* [Request a]:
Count how many lines of the entries contain the string "kern", and give only that number.

* [Selected extract]:
····················
Workflow Status not mark as completed on Listing page
Open
vishal079
opened this issue 9 months ago
•
7 comments
Describe the bug
I have started a workflow with a random duration of 10 to 15 days. It will check after a random number of days and perform the required process. Additionally, I have added an end date and a condition to check if the current date is greater than the end date; if so, the workflow will be marked as completed.
Now, as per the workflow definition, it works and the workflow is completed. It shows as 'Completed' on the detail screen, but on the listing screen, it still shows as 'Running.'
I have the same Problem on the Workflow AND Task level when searching.
In the Search, lots of workflows say they are "IN PROGRESS" but when you click on the details page it says "COMPLETED".
Even if there are no workflows running anymore, there are in the meantime still >10000 TASKS in Progress which doesnt make sense at all.
The workflow is pretty big, has some fork joins on multiple levels and runs up to 20 times in parallel.
The more parallel workflows, the worse the problem seems to get.
Edit: Screenshots
As you can see, the "TERMINATE" Tasks get stuck, which maybe also causes the Workflows to not complete ?
I am not sure. But this is getting really frustrating for me.
+1 Same problem. Very frustrating. Wanted to build a safe shutdown for my whole system that waits for all workflows to complete before shutting down. Can't do it because of this bug.
Oh also, when manually trying to Terminate the workflows which are stuck, it causes an Error:
Cannot terminate a COMPLETED workflow.
Here is the related stack-trace from conductor server:
18580451 [http-nio-8080-exec-23] ERROR com.netflix.conductor.service.WorkflowBulkService [] - bulk terminate exception, workflowId 03e70757-3154-44c8-b456-14ebd7b97e7a, message: Cannot terminate a COMPLETED workflow.
com.netflix.conductor.core.exception.ConflictException: Cannot terminate a COMPLETED workflow.
····················
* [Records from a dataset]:
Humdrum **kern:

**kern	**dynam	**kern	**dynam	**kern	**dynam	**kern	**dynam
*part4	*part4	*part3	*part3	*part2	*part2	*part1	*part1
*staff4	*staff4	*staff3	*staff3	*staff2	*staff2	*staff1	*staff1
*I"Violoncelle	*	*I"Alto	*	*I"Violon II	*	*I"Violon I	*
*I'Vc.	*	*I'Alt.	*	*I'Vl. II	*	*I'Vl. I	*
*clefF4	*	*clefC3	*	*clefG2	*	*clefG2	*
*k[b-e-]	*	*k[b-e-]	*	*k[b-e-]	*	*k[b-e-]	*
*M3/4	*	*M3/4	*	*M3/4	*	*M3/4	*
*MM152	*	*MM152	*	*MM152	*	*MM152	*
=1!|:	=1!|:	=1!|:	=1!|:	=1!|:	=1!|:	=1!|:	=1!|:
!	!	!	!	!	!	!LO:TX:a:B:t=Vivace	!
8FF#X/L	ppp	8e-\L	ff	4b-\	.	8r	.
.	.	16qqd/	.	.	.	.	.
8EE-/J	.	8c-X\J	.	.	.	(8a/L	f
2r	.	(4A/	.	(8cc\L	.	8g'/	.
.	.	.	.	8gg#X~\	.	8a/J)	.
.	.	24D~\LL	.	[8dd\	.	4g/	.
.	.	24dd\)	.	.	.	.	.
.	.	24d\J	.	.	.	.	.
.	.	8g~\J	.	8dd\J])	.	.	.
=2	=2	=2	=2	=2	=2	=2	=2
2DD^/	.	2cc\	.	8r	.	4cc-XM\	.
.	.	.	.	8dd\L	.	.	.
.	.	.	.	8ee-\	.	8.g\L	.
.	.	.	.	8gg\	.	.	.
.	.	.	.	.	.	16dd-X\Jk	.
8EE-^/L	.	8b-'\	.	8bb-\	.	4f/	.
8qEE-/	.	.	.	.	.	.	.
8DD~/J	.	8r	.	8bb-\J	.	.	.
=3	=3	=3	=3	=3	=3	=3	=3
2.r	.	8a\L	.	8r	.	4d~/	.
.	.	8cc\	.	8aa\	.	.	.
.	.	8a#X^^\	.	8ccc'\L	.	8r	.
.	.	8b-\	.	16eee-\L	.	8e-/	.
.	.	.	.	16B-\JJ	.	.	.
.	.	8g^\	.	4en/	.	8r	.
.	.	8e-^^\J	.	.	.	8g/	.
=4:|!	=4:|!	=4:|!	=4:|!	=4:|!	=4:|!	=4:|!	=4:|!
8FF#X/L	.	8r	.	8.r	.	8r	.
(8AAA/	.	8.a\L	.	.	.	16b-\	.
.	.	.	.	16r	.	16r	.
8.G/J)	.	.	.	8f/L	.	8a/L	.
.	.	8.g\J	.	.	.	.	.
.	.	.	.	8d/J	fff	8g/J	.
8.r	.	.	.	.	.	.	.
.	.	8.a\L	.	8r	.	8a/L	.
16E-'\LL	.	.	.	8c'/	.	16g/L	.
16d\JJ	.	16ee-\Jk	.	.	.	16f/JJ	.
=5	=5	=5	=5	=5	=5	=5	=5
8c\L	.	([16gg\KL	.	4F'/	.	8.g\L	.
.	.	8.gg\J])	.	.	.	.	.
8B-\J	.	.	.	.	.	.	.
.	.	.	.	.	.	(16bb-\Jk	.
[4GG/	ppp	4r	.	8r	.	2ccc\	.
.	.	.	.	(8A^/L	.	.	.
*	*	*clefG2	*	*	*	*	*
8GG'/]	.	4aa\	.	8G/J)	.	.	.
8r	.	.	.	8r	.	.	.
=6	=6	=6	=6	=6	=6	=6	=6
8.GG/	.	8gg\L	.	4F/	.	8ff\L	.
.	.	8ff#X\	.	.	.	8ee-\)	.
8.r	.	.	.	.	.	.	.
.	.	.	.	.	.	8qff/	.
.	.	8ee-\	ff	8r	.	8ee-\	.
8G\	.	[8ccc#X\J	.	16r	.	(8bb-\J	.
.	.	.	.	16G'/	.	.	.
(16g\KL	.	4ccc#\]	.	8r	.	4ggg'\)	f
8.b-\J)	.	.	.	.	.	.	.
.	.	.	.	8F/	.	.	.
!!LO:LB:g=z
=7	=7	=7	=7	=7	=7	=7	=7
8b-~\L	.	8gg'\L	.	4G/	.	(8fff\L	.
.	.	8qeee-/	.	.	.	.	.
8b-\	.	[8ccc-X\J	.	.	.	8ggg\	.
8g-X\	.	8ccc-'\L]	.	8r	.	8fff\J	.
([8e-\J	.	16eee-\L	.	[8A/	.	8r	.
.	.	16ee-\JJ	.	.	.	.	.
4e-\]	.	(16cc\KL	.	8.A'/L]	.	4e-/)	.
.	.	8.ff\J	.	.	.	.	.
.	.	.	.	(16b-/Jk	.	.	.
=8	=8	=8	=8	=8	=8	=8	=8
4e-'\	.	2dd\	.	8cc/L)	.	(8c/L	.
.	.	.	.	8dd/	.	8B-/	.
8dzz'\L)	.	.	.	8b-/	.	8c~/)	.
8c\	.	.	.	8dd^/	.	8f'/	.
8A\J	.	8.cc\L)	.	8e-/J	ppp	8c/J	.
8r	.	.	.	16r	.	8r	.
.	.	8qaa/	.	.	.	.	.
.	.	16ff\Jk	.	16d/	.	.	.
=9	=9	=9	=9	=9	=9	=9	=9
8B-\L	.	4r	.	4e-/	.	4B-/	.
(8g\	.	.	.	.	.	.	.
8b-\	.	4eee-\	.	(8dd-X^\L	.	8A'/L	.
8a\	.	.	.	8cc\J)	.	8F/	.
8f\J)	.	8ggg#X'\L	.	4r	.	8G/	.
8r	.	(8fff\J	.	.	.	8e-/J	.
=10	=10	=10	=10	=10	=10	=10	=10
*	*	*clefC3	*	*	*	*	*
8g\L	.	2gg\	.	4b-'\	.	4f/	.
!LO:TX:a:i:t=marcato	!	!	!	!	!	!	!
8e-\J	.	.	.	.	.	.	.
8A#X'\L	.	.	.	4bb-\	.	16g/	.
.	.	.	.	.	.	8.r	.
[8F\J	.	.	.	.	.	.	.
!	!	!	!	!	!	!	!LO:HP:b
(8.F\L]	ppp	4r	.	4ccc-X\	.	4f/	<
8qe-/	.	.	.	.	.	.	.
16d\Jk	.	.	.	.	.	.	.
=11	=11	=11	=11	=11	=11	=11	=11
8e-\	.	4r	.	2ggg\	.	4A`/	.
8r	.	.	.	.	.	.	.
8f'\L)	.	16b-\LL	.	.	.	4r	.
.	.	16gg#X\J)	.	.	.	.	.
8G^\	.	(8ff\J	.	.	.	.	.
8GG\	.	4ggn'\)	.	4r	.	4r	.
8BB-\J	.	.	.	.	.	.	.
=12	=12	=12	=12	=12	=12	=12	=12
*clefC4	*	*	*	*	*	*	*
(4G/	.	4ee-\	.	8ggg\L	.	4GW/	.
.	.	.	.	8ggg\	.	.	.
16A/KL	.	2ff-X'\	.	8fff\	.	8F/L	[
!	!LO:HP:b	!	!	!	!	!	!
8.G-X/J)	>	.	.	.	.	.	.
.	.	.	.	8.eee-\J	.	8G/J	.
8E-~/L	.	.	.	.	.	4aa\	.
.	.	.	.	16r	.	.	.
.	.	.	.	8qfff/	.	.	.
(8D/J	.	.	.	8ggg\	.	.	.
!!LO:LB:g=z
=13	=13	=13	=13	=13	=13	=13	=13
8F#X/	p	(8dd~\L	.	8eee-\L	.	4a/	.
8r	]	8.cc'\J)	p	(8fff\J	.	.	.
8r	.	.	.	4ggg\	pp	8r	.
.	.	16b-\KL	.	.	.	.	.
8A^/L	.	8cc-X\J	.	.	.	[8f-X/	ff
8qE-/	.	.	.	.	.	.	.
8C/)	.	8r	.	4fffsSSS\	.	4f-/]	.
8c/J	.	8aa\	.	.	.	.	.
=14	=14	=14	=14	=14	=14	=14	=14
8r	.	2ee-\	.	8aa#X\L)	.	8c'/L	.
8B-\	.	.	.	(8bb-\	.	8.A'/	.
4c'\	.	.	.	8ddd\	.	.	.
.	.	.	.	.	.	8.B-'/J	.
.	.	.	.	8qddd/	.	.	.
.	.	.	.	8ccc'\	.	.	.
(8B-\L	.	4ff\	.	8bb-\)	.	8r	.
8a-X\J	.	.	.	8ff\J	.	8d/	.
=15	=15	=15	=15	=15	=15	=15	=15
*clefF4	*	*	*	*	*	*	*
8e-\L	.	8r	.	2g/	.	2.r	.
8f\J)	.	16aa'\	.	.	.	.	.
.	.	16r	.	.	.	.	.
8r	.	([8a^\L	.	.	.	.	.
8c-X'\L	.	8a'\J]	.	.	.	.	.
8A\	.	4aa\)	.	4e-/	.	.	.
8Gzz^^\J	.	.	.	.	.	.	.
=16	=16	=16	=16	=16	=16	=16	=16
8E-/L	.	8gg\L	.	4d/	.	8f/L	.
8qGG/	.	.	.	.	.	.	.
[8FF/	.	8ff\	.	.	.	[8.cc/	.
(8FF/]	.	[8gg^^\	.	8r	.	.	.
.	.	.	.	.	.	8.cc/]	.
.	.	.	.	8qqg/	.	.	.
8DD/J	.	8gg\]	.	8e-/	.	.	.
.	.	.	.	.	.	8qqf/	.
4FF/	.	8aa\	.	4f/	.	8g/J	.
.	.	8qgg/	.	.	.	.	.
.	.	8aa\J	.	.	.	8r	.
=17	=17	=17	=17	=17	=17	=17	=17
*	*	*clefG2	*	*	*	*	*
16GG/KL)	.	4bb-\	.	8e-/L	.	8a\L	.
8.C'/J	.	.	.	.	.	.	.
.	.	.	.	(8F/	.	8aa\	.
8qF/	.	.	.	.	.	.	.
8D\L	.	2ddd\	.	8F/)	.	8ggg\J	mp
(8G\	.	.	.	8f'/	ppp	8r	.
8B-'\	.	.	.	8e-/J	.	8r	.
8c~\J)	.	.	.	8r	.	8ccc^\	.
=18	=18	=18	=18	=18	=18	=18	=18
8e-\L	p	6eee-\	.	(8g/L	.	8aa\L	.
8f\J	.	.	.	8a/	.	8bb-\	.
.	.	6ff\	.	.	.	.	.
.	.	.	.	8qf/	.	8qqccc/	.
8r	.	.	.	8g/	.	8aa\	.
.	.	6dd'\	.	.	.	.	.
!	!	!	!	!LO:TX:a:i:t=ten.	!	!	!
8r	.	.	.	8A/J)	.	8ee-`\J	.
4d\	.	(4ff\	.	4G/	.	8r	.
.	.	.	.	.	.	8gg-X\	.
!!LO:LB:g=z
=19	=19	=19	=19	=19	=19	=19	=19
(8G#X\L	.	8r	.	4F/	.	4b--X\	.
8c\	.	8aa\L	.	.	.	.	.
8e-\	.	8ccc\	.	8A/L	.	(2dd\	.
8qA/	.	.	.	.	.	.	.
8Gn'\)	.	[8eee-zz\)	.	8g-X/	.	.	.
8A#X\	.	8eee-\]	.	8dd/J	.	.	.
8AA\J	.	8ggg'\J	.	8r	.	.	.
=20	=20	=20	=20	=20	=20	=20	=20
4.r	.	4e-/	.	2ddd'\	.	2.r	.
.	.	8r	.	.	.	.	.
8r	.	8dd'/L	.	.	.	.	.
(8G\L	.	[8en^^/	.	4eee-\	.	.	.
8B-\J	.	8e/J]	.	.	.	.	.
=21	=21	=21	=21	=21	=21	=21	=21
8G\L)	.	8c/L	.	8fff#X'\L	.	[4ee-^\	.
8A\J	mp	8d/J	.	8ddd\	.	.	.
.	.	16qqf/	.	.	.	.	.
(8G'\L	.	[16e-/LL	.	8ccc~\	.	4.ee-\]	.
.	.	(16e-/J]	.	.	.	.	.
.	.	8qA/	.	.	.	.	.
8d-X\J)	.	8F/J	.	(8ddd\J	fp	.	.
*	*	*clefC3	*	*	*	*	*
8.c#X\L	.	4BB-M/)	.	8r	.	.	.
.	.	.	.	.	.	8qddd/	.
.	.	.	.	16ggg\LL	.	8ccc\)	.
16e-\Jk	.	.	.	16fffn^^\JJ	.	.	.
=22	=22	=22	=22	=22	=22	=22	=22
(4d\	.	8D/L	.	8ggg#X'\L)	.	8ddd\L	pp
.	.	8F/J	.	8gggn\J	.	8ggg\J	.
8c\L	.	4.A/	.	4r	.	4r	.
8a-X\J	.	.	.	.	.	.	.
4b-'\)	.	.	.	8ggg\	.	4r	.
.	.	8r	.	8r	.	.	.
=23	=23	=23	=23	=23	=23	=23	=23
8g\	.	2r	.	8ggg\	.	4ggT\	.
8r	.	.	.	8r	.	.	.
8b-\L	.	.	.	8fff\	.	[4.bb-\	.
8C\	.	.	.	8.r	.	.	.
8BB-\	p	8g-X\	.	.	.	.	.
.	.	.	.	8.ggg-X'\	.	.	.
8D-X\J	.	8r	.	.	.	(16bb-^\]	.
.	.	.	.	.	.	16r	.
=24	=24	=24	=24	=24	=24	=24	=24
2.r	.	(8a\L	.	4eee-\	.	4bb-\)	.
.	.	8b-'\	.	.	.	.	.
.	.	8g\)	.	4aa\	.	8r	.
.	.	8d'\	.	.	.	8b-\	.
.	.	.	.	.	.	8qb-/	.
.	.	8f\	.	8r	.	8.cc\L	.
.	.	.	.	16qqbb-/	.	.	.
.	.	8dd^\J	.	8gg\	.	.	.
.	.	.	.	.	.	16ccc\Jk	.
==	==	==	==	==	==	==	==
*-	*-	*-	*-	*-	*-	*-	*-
····················
* [Request b]:
In the issue thread, what error message appears when someone manually tries to terminate the stuck workflows?

* [Correct result a]:
2

* [Correct result b]:
Cannot terminate a COMPLETED workflow.